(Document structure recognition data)
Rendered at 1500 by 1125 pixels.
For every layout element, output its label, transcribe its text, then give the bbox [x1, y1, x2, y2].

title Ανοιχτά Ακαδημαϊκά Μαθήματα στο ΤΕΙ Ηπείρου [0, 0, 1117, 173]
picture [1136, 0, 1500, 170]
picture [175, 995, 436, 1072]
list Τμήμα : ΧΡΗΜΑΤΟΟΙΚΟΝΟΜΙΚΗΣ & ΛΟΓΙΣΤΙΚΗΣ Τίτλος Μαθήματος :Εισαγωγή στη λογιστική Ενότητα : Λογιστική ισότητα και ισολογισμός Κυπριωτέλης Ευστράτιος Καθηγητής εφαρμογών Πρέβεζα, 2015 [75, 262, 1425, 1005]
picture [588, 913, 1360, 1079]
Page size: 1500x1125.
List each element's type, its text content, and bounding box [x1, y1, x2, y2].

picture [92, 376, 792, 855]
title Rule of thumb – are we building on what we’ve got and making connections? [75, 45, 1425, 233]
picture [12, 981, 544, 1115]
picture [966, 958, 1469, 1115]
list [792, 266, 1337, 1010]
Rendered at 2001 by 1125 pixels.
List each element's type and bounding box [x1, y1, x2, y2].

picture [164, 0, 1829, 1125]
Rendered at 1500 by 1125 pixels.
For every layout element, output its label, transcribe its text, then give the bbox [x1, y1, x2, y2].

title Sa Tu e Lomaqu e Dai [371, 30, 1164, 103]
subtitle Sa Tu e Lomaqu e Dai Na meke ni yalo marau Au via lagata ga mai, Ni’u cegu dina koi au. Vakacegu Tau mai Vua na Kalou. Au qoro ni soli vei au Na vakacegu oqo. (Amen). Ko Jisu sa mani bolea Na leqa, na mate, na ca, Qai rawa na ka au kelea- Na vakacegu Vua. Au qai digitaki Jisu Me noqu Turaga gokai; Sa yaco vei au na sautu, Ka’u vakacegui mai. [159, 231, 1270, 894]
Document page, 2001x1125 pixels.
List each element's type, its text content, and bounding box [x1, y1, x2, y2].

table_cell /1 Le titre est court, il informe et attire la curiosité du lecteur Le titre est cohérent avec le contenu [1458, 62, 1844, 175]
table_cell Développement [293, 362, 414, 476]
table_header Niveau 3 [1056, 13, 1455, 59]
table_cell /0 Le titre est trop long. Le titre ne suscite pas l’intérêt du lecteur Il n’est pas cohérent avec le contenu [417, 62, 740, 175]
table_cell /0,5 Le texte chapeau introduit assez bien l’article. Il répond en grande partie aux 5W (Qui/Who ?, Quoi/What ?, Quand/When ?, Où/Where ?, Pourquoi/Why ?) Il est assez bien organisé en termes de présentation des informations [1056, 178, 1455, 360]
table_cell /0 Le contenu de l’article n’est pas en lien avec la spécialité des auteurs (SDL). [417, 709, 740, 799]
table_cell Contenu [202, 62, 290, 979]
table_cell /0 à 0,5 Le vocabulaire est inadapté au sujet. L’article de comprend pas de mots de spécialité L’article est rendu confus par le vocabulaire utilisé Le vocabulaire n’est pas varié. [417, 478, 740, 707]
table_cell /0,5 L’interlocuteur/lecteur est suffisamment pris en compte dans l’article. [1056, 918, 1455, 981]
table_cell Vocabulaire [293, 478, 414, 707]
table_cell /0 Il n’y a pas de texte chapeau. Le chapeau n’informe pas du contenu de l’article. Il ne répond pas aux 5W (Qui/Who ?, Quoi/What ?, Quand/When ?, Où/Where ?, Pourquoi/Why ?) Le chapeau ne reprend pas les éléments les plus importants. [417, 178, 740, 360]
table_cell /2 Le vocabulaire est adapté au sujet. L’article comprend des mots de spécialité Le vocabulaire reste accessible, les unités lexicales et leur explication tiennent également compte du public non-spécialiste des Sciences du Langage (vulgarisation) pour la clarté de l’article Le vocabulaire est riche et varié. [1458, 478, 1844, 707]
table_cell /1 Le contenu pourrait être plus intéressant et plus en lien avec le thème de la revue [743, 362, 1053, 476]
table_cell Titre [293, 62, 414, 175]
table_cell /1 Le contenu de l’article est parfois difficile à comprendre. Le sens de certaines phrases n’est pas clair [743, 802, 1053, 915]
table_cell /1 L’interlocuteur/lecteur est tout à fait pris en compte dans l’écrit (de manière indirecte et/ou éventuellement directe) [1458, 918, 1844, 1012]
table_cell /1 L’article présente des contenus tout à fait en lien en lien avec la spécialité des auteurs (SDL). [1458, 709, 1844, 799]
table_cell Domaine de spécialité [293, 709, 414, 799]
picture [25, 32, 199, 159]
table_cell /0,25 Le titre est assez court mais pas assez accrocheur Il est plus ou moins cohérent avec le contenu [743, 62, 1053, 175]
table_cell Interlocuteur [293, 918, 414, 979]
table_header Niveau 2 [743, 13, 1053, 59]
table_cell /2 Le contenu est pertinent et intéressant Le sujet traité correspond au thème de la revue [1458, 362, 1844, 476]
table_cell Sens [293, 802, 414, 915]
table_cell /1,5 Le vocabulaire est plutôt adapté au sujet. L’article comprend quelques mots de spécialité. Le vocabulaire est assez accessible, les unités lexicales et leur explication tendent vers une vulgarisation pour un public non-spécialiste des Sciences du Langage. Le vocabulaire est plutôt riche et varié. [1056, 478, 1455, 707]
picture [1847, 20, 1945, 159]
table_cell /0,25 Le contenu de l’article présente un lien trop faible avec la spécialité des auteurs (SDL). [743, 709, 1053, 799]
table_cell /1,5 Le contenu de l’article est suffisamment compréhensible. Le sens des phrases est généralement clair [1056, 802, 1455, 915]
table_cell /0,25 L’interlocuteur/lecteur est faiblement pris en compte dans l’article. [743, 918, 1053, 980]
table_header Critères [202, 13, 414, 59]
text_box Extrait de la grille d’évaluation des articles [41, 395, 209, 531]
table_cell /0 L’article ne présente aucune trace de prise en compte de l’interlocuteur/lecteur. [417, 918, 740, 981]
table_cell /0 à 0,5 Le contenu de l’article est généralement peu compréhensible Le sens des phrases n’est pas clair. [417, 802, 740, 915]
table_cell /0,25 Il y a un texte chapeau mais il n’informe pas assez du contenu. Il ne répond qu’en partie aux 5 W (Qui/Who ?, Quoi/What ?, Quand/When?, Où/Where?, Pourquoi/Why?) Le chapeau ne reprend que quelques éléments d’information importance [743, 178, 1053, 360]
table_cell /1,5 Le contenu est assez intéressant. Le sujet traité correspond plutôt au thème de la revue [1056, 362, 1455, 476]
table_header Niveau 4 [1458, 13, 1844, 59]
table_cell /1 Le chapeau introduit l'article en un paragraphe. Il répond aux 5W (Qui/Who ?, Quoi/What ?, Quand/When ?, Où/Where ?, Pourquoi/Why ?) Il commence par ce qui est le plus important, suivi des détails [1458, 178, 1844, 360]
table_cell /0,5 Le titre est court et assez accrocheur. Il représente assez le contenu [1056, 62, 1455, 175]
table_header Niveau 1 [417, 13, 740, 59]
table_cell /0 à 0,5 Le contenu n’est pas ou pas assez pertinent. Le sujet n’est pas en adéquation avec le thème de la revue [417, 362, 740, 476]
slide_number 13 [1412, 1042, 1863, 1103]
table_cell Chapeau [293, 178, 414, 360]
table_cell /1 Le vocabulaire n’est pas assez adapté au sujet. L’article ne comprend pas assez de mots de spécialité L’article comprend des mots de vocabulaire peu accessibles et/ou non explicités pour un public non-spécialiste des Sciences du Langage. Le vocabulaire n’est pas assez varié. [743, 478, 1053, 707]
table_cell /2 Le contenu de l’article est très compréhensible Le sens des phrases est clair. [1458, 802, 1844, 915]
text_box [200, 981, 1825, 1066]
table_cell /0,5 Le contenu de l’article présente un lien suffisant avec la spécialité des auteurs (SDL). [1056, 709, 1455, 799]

WRITTEN TASK: Respond with the exact lines running from the one that contains "text_box [200, 981, 1825, 1066]" through the last line of the data above, and no other lines.

EXERCISE ANSWER:
text_box [200, 981, 1825, 1066]
table_cell /0,5 Le contenu de l’article présente un lien suffisant avec la spécialité des auteurs (SDL). [1056, 709, 1455, 799]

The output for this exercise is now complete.